Problem details :: In the entries below, find the line with "root of tail: (276, 56)" and the line with "right elbow: (739, 285)". Return those two lines and all lines between them, exactly.

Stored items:
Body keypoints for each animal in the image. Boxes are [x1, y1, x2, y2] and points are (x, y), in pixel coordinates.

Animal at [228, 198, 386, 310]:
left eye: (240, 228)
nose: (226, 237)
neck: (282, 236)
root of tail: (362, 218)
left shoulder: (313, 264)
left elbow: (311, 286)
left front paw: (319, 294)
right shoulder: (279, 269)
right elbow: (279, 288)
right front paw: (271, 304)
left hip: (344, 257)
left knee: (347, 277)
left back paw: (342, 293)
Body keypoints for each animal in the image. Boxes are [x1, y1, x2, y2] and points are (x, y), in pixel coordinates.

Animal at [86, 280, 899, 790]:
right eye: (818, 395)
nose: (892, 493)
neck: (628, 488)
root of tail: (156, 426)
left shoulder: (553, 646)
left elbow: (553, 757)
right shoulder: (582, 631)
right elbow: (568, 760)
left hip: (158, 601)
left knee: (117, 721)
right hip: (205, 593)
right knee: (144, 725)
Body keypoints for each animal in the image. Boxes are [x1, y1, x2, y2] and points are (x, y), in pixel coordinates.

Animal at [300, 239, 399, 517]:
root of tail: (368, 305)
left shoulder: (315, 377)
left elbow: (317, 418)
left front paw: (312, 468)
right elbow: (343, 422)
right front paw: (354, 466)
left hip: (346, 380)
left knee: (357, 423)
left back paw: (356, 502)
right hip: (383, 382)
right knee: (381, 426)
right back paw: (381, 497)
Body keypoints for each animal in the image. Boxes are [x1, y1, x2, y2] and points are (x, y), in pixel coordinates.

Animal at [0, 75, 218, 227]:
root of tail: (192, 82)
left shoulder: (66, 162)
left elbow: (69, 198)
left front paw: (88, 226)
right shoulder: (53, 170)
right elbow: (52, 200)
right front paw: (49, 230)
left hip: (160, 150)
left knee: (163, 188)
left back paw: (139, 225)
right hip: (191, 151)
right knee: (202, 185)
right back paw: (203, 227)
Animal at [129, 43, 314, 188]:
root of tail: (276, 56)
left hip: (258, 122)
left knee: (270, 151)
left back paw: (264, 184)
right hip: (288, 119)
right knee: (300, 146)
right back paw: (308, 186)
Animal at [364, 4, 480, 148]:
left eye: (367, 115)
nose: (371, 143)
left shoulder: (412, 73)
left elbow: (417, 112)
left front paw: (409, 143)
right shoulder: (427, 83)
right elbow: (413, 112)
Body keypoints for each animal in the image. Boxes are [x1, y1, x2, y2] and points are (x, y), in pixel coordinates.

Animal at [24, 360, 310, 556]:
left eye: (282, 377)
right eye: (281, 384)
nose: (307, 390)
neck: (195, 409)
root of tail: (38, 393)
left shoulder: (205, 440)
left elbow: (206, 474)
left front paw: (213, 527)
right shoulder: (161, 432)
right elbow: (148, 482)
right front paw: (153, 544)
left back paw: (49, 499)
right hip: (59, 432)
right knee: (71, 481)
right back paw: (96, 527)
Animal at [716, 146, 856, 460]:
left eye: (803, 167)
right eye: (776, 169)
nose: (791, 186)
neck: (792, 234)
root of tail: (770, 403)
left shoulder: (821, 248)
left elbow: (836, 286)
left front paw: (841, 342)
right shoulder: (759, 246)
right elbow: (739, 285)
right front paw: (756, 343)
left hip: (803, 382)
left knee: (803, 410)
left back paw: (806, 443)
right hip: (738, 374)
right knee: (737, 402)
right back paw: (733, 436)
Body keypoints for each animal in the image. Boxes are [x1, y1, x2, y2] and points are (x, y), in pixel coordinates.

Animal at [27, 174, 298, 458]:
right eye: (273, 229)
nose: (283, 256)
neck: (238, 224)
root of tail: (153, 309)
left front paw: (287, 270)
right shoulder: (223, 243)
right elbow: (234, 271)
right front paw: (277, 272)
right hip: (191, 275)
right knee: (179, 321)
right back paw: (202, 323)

Task result ::
root of tail: (276, 56)
left hip: (258, 122)
left knee: (270, 151)
left back paw: (264, 184)
right hip: (288, 119)
right knee: (300, 146)
right back paw: (308, 186)
Animal at [364, 4, 480, 148]:
left eye: (367, 115)
nose: (371, 143)
left shoulder: (412, 73)
left elbow: (417, 112)
left front paw: (409, 143)
right shoulder: (427, 83)
right elbow: (413, 112)
Body keypoints for each animal in the image. Boxes are [x1, y1, x2, y2] and points are (x, y), in pixel coordinates.

Animal at [24, 360, 310, 556]:
left eye: (282, 377)
right eye: (281, 384)
nose: (307, 390)
neck: (195, 409)
root of tail: (38, 393)
left shoulder: (205, 440)
left elbow: (206, 474)
left front paw: (213, 527)
right shoulder: (161, 432)
right elbow: (148, 482)
right front paw: (153, 544)
left back paw: (49, 499)
right hip: (59, 432)
right knee: (71, 481)
right back paw: (96, 527)
Animal at [716, 146, 856, 460]:
left eye: (803, 167)
right eye: (776, 169)
nose: (791, 186)
neck: (792, 234)
root of tail: (770, 403)
left shoulder: (821, 248)
left elbow: (836, 286)
left front paw: (841, 342)
right shoulder: (759, 246)
right elbow: (739, 285)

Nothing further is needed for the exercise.